読解用抜粋:
>>>

「境界に生きた心子」

境界性パーソナリティ障害の彼女と過ごした千変万化の日々を綴った、ノンフィクションのラブストーリー[星和書店・刊]

家で看取れなかった -- 胃ろうを考える (1)

2011年11月29日 22時33分11秒 | 介護帳
 
 「胃ろうにしたため、 母親を家に 連れて帰れなかった」

 A子さんは、 そう後悔し続けています。

 母親は脳梗塞を発症後、 次第に 口から食べられなくなりました。

 医師は 胃ろうにするべきと勧め、

 胃ろうの利点を説明する ビデオを見せられただけでした。

 A子さんはしたくないと思いましたが、 弟はその場でお願いしたのです。

 医師は  「胃ろうにしなければ退院」  という雰囲気で、

 断ることはできませんでした。

 「胃ろうにしないと 施設に戻れない」

 「食べられなくなったら胃ろう」

 そのように軽く考えている 医師がいるようです。

 しかし胃ろうは、 作るのは簡単でも、

 患者や家族の人生に 大きな影響を及ぼします。

 A子さんは、 自宅での胃ろうの処置に 不安があり、

 やむなく母親を 特養に入所させました。

 母親は 胃ろうのチューブを 外すことが相次ぎ、

 結局 自宅に戻れないまま 亡くなりました。

 胃ろうにしなければ、 もっと早く亡くなったでしょうが、

 本人の苦痛はなく、 家で看取れたかもしれません。

 A子さんは、 自分は食べられなくなっても 胃ろうはしないと言っています。

<<<

課題の構成:
[A] 胃ろうの文章のうち、「母親は脳梗塞を発症後」で始まり「断ることはできませんでした。」で終わる段落を、主な事実を残して箇条書きに短くまとめよ。
[B] 胃ろうの文章から、「そのように軽く考えている 医師がいるようです。」で始まり「結局 自宅に戻れないまま 亡くなりました。」に至るまでの部分を、一字も変えずに引用せよ。

抜粋データ:
>>>

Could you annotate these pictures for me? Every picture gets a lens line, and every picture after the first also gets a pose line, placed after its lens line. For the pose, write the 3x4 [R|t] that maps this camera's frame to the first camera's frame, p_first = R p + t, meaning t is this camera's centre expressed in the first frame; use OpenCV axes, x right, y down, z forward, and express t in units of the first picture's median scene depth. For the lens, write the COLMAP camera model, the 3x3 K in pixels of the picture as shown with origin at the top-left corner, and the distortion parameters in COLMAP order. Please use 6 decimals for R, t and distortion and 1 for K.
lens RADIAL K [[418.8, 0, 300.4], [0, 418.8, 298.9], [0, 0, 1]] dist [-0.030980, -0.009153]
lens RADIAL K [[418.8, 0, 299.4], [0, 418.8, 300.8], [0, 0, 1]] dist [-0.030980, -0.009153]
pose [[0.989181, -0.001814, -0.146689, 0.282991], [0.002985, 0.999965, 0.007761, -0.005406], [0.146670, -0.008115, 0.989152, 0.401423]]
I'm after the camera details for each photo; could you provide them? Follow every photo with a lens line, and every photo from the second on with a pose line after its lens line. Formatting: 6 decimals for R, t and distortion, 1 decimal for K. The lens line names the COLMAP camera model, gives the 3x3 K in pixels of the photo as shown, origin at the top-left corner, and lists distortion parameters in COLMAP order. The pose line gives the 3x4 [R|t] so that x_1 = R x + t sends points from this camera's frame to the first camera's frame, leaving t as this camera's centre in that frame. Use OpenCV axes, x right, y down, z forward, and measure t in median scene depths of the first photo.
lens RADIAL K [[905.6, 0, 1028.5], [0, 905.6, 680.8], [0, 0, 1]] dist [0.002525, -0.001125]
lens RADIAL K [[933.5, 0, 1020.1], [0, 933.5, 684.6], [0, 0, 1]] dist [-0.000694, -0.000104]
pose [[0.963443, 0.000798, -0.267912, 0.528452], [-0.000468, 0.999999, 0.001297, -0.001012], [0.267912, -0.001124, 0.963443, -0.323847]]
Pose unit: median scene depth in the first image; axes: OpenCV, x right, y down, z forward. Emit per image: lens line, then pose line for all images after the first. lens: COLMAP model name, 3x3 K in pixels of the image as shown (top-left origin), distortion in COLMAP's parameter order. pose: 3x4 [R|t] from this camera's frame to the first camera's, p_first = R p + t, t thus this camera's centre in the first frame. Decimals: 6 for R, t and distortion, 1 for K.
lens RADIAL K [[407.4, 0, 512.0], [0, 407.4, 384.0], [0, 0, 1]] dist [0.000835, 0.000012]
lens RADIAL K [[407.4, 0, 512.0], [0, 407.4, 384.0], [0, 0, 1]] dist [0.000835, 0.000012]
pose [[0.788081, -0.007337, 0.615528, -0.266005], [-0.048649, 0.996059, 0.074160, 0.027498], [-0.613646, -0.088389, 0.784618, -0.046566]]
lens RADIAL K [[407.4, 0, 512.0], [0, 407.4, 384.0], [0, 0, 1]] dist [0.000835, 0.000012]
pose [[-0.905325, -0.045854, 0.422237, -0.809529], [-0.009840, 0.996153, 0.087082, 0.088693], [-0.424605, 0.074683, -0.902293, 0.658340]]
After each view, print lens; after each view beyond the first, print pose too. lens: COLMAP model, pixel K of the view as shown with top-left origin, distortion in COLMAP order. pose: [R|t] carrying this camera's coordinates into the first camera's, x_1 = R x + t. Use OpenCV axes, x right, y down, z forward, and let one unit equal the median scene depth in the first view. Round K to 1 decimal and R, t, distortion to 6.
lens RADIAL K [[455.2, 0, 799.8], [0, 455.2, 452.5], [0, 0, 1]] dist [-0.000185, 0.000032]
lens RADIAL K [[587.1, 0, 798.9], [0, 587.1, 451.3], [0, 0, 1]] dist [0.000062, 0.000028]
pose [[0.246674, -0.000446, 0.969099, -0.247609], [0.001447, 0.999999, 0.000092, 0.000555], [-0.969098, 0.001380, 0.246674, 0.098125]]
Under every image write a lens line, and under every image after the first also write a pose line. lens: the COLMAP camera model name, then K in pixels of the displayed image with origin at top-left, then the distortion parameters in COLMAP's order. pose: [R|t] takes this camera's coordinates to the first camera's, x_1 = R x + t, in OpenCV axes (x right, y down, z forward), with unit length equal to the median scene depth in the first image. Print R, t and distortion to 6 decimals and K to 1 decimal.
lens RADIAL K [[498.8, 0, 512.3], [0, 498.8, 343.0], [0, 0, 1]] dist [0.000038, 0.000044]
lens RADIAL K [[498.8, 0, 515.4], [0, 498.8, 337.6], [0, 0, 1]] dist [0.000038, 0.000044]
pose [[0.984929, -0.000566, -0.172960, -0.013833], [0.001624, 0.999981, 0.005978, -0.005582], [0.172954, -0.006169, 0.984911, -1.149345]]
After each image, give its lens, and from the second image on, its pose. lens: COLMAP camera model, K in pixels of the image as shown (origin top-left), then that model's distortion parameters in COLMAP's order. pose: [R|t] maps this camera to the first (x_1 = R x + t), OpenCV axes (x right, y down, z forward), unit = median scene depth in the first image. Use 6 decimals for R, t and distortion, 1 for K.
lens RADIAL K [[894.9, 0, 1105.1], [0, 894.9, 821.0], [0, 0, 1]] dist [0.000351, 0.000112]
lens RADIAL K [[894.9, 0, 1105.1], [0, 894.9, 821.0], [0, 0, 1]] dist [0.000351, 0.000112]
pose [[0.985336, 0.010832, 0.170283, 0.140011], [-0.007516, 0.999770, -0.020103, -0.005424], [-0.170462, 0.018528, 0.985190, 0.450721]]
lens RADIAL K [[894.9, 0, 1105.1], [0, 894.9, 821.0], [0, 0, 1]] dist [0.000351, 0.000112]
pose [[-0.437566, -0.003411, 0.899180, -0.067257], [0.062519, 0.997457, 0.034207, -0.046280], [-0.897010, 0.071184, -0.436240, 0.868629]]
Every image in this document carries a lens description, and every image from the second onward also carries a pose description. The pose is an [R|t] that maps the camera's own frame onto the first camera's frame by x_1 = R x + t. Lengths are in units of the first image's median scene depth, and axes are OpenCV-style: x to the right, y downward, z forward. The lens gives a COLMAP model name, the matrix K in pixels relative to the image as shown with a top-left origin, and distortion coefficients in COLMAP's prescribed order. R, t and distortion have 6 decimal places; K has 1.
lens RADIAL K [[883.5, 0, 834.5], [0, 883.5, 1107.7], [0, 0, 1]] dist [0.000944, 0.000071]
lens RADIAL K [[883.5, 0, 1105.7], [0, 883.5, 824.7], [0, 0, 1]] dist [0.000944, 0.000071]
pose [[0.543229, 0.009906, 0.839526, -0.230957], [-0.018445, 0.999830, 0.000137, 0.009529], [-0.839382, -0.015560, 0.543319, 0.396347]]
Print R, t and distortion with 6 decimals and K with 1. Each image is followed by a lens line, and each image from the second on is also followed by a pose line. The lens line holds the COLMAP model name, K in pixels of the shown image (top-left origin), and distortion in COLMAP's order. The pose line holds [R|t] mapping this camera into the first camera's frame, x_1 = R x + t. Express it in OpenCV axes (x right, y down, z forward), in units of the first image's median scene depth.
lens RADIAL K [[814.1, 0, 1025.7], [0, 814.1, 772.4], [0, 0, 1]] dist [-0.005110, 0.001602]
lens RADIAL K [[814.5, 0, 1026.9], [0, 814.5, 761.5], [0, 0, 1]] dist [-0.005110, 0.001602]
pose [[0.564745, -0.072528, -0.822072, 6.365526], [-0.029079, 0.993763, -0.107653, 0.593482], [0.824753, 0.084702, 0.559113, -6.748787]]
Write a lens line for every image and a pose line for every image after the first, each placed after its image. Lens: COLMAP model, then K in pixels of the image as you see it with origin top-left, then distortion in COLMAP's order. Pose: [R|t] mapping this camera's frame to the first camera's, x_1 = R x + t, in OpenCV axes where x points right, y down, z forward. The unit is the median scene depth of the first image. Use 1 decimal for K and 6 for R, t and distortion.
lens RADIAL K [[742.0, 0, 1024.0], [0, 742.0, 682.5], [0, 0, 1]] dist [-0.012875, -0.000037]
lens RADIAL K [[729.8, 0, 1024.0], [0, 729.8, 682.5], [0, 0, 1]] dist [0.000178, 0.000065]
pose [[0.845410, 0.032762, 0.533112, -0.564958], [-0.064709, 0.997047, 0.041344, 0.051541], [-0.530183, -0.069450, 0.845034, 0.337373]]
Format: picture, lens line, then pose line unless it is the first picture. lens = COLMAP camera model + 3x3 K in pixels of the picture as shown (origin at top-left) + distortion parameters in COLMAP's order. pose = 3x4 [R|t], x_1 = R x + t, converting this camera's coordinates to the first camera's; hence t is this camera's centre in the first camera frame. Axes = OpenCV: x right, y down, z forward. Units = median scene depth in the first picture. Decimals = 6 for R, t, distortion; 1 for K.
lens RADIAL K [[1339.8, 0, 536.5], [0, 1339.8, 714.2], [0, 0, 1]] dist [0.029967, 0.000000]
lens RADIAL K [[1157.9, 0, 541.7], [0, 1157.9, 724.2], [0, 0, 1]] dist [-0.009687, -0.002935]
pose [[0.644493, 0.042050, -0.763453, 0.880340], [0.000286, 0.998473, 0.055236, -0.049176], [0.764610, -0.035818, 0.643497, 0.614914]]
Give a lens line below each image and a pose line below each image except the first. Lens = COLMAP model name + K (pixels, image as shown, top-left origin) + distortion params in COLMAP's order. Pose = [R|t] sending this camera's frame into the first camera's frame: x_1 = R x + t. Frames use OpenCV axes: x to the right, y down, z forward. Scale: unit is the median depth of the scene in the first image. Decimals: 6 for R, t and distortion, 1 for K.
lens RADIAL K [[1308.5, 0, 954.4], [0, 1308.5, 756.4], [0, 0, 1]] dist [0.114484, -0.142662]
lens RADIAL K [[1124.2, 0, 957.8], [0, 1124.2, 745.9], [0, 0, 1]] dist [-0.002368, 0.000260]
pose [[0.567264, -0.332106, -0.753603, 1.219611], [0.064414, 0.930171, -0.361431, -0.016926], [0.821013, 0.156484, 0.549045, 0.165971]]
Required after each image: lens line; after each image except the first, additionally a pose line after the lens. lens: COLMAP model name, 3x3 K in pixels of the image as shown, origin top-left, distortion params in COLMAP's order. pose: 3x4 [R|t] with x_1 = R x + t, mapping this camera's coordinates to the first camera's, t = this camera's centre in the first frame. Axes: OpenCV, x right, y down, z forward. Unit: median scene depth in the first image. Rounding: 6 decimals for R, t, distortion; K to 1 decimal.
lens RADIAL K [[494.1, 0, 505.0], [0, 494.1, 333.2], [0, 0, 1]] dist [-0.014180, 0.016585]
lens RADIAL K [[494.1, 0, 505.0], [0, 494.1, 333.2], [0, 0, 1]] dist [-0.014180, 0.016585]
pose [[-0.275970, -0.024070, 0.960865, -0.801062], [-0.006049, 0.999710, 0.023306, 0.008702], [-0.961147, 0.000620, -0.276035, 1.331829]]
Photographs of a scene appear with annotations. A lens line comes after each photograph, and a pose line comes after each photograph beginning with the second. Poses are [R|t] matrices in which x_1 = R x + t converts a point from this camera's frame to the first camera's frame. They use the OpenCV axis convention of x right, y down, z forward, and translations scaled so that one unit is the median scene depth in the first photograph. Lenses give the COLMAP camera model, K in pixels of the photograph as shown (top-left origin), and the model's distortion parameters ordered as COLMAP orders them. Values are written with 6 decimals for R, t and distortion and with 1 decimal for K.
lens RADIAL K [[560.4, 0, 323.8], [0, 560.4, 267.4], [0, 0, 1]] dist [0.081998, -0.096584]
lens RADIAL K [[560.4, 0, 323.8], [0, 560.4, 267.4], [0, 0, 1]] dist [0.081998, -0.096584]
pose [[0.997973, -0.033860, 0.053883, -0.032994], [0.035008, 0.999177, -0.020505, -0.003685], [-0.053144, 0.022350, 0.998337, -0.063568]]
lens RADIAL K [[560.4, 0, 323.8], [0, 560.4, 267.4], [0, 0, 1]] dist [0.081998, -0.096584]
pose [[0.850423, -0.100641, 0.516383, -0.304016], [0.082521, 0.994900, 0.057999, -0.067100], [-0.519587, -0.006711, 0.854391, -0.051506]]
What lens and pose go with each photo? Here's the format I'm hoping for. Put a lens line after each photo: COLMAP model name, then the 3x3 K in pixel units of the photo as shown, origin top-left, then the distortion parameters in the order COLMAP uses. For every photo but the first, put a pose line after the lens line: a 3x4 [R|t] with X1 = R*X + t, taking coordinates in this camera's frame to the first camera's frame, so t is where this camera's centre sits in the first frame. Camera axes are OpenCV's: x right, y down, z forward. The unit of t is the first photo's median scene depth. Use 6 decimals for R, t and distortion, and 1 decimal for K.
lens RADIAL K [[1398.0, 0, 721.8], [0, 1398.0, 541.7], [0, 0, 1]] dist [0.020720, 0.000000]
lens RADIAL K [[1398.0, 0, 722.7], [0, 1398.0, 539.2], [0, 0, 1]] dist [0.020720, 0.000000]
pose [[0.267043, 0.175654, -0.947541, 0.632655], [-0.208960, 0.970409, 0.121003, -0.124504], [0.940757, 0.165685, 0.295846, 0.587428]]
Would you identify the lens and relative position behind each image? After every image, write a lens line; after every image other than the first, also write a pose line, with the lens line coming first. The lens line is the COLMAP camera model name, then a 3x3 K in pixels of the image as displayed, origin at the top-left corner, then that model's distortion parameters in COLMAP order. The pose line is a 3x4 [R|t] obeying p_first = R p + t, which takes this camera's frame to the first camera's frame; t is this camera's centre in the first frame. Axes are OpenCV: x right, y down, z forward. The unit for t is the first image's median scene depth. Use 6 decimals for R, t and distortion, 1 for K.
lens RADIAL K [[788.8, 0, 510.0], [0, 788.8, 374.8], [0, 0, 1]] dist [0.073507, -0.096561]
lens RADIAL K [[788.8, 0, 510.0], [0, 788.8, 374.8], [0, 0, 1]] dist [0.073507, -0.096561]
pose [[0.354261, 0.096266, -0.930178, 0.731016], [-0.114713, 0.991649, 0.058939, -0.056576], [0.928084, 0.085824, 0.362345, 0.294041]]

<<<

解答一覧:
[A]
- 母親は脳梗塞の発症後、次第に口から食べられなくなった。
- 医師は胃ろうを勧め、利点を説明するビデオを見せただけだった。
- A子さんは胃ろうを望まなかったが、弟がその場で頼んだ。
- 医師は「胃ろうにしなければ退院」という雰囲気で、断れなかった。

[B]
そのように軽く考えている 医師がいるようです。

 しかし胃ろうは、 作るのは簡単でも、

 患者や家族の人生に 大きな影響を及ぼします。

 A子さんは、 自宅での胃ろうの処置に 不安があり、

 やむなく母親を 特養に入所させました。

 母親は 胃ろうのチューブを 外すことが相次ぎ、

 結局 自宅に戻れないまま 亡くなりました。